Big English Word Lists

Home > Software > Big English Word Lists

I created a bunch of large English word lists by taking words that appeared in the intersection of 12 different word lists. I used the following sources for the word lists:

British national corpus (336K words)
Enron email corpus (135K words)
Moby word list (355K words)
CMU pronuciation dictionary (119K words)
W3C email corpus (89K words)
Wiktionary (218K words)
Wikipedia (top 400K words)
Gigaword newswire corpus (top 400K words)
LM-CSR newswire corpus (top 400K words)
Google corpus (top 400K words)
Westbury Lab Usenet corpus (top 400K words)
ICWSM 2009 blog corpus (top 400K words)

By varying the number of lists a word must appear in (from 1 to 12), I got word lists of varying size and "quality".

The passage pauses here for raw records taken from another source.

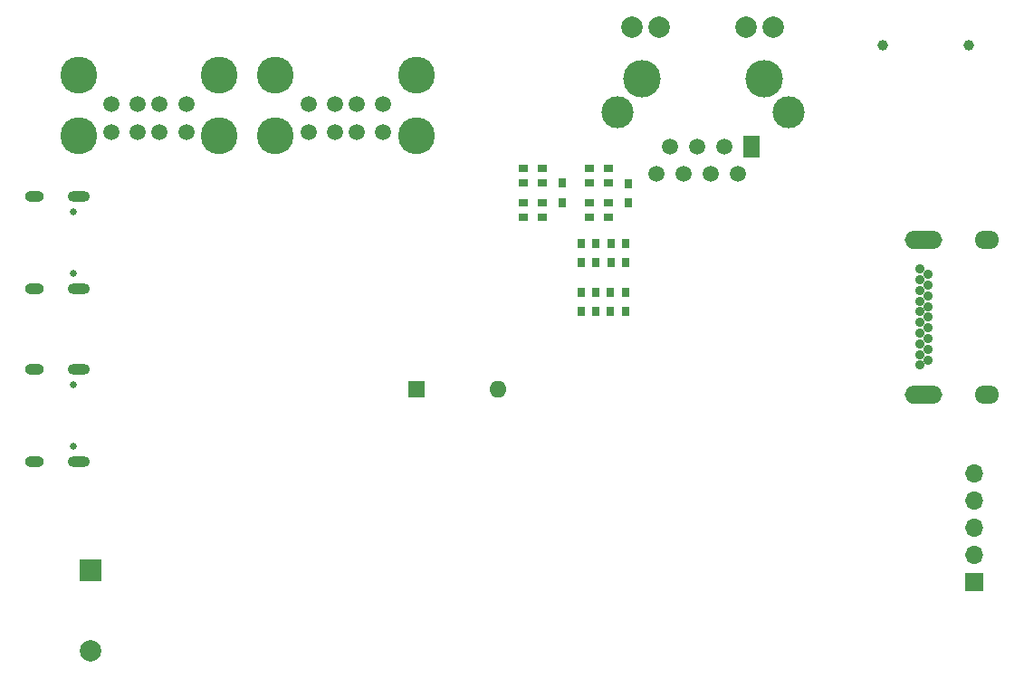
<source format=gbr>
%TF.GenerationSoftware,KiCad,Pcbnew,9.0.3-9.0.3-0~ubuntu24.04.1*%
%TF.CreationDate,2025-07-31T13:59:27+07:00*%
%TF.ProjectId,rp2040_dev,72703230-3430-45f6-9465-762e6b696361,rev?*%
%TF.SameCoordinates,Original*%
%TF.FileFunction,Soldermask,Bot*%
%TF.FilePolarity,Negative*%
%FSLAX46Y46*%
G04 Gerber Fmt 4.6, Leading zero omitted, Abs format (unit mm)*
G04 Created by KiCad (PCBNEW 9.0.3-9.0.3-0~ubuntu24.04.1) date 2025-07-31 13:59:27*
%MOMM*%
%LPD*%
G01*
G04 APERTURE LIST*
%ADD10C,3.500000*%
%ADD11R,1.500000X2.000000*%
%ADD12C,1.500000*%
%ADD13C,2.000000*%
%ADD14C,3.000000*%
%ADD15R,1.700000X1.700000*%
%ADD16O,1.700000X1.700000*%
%ADD17C,0.904000*%
%ADD18O,2.304000X1.704000*%
%ADD19O,3.504000X1.704000*%
%ADD20C,0.650000*%
%ADD21O,2.100000X1.000000*%
%ADD22O,1.800000X1.000000*%
%ADD23C,3.450000*%
%ADD24C,1.000000*%
%ADD25R,2.000000X2.000000*%
%ADD26R,1.600000X1.600000*%
%ADD27O,1.600000X1.600000*%
%ADD28R,0.900000X0.800000*%
%ADD29R,0.800000X0.900000*%
G04 APERTURE END LIST*
D10*
%TO.C,J8*%
X165686000Y-77647000D03*
X177086000Y-77647000D03*
D11*
X175946000Y-83987000D03*
D12*
X174676000Y-86527000D03*
X173406000Y-83987000D03*
X172136000Y-86527000D03*
X170866000Y-83987000D03*
X169596000Y-86527000D03*
X168326000Y-83987000D03*
X167056000Y-86527000D03*
D13*
X177966000Y-72747000D03*
X175426000Y-72747000D03*
X167266000Y-72747000D03*
X164726000Y-72747000D03*
D14*
X163386000Y-80747000D03*
X179386000Y-80747000D03*
%TD*%
D15*
%TO.C,J4*%
X196710000Y-124645000D03*
D16*
X196710000Y-122105000D03*
X196710000Y-119565000D03*
X196710000Y-117025000D03*
X196710000Y-114485000D03*
%TD*%
D17*
%TO.C,J5*%
X191633500Y-95407250D03*
X192383500Y-95907250D03*
X191633500Y-96407250D03*
X192383500Y-96907250D03*
X191633500Y-97407250D03*
X192383500Y-97907250D03*
X191633500Y-98407250D03*
X192383500Y-98907250D03*
X191633500Y-99407250D03*
X192383500Y-99907250D03*
X191633500Y-100407250D03*
X192383500Y-100907250D03*
X191633500Y-101407250D03*
X192383500Y-101907250D03*
X191633500Y-102407250D03*
X192383500Y-102907250D03*
X191633500Y-103407250D03*
X192383500Y-103907250D03*
X191633500Y-104407250D03*
D18*
X197958500Y-107157250D03*
X197958500Y-92657250D03*
D19*
X192008500Y-107157250D03*
X192008500Y-92657250D03*
%TD*%
D20*
%TO.C,J1*%
X112491000Y-106238000D03*
X112491000Y-112018000D03*
D21*
X112991000Y-104808000D03*
D22*
X108811000Y-104808000D03*
D21*
X112991000Y-113448000D03*
D22*
X108811000Y-113448000D03*
%TD*%
D12*
%TO.C,J7*%
X141477000Y-82592000D03*
X138977000Y-82592000D03*
X136977000Y-82592000D03*
X134477000Y-82592000D03*
X141477000Y-79972000D03*
X138977000Y-79972000D03*
X136977000Y-79972000D03*
X134477000Y-79972000D03*
D23*
X144547000Y-77262000D03*
X131407000Y-77262000D03*
X144547000Y-82942000D03*
X131407000Y-82942000D03*
%TD*%
D12*
%TO.C,J6*%
X123041000Y-82592000D03*
X120541000Y-82592000D03*
X118541000Y-82592000D03*
X116041000Y-82592000D03*
X123041000Y-79972000D03*
X120541000Y-79972000D03*
X118541000Y-79972000D03*
X116041000Y-79972000D03*
D23*
X126111000Y-77262000D03*
X112971000Y-77262000D03*
X126111000Y-82942000D03*
X112971000Y-82942000D03*
%TD*%
D24*
%TO.C,J3*%
X196190000Y-74459395D03*
X188200000Y-74459395D03*
%TD*%
D25*
%TO.C,BZ1*%
X114070000Y-123550000D03*
D13*
X114070000Y-131150000D03*
%TD*%
D20*
%TO.C,J2*%
X112491000Y-90074000D03*
X112491000Y-95854000D03*
D21*
X112991000Y-88644000D03*
D22*
X108811000Y-88644000D03*
D21*
X112991000Y-97284000D03*
D22*
X108811000Y-97284000D03*
%TD*%
D26*
%TO.C,SW4*%
X144599000Y-106634000D03*
D27*
X152219000Y-106634000D03*
%TD*%
D28*
%TO.C,R58*%
X156359000Y-87351000D03*
X154559000Y-87351000D03*
%TD*%
D29*
%TO.C,R48*%
X162738000Y-99356000D03*
X162738000Y-97556000D03*
%TD*%
%TO.C,R38*%
X160018000Y-94796000D03*
X160018000Y-92996000D03*
%TD*%
%TO.C,R46*%
X160028000Y-99356000D03*
X160028000Y-97556000D03*
%TD*%
D28*
%TO.C,R53*%
X162536000Y-89232000D03*
X160736000Y-89232000D03*
%TD*%
D29*
%TO.C,R52*%
X164356000Y-87392000D03*
X164356000Y-89192000D03*
%TD*%
%TO.C,R41*%
X164128000Y-94796000D03*
X164128000Y-92996000D03*
%TD*%
%TO.C,R49*%
X164128000Y-99356000D03*
X164128000Y-97556000D03*
%TD*%
%TO.C,R39*%
X161378000Y-94796000D03*
X161378000Y-92996000D03*
%TD*%
D28*
%TO.C,R50*%
X162536000Y-86002000D03*
X160736000Y-86002000D03*
%TD*%
D29*
%TO.C,R40*%
X162748000Y-94796000D03*
X162748000Y-92996000D03*
%TD*%
%TO.C,R47*%
X161378000Y-99356000D03*
X161378000Y-97556000D03*
%TD*%
D28*
%TO.C,R65*%
X156359000Y-89181000D03*
X154559000Y-89181000D03*
%TD*%
%TO.C,R51*%
X162536000Y-87362000D03*
X160736000Y-87362000D03*
%TD*%
%TO.C,R56*%
X162536000Y-90592000D03*
X160736000Y-90592000D03*
%TD*%
%TO.C,R67*%
X156359000Y-90541000D03*
X154559000Y-90541000D03*
%TD*%
%TO.C,R57*%
X156359000Y-85991000D03*
X154559000Y-85991000D03*
%TD*%
D29*
%TO.C,R61*%
X158219000Y-87381000D03*
X158219000Y-89181000D03*
%TD*%
M02*

</source>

Update: In March 2018 I updated the words lists. Previously I used 10 word lists, but several had problems that caused some common words like "and" and words with apostrophes not to appear in the intersection involving 9 or 10 of the lists. In the process of fixing this, I removed the American national and the 20 newsgroups word lists. I added new word lists from blog, usenet, w3c, and wikitionary data. If you need the old lists for some reason, they are still available here.

Files:

	wlist_all.zip	All the word lists
	wlist_match12.zip	Words in 12 lists (27K words)
	wlist_match11.zip	Words in 11 lists (43K words)
	wlist_match10.zip	Words in 10 lists (60K words)
	wlist_match9.zip	Words in 9 lists (84K words)
	wlist_match8.zip	Words in 8 lists (111K words)
	wlist_match7.zip	Words in 7 lists (143K words)
	wlist_match6.zip	Words in 6 lists (181K words)
	wlist_match5.zip	Words in 5 lists (228K words)
	wlist_match4.zip	Words in 4 lists (289K words)
	wlist_match3.zip	Words in 3 lists (384K words)
	wlist_match2.zip	Words in 2 lists (587K words)
	wlist_match1.zip	Words in 1 list (1517K words)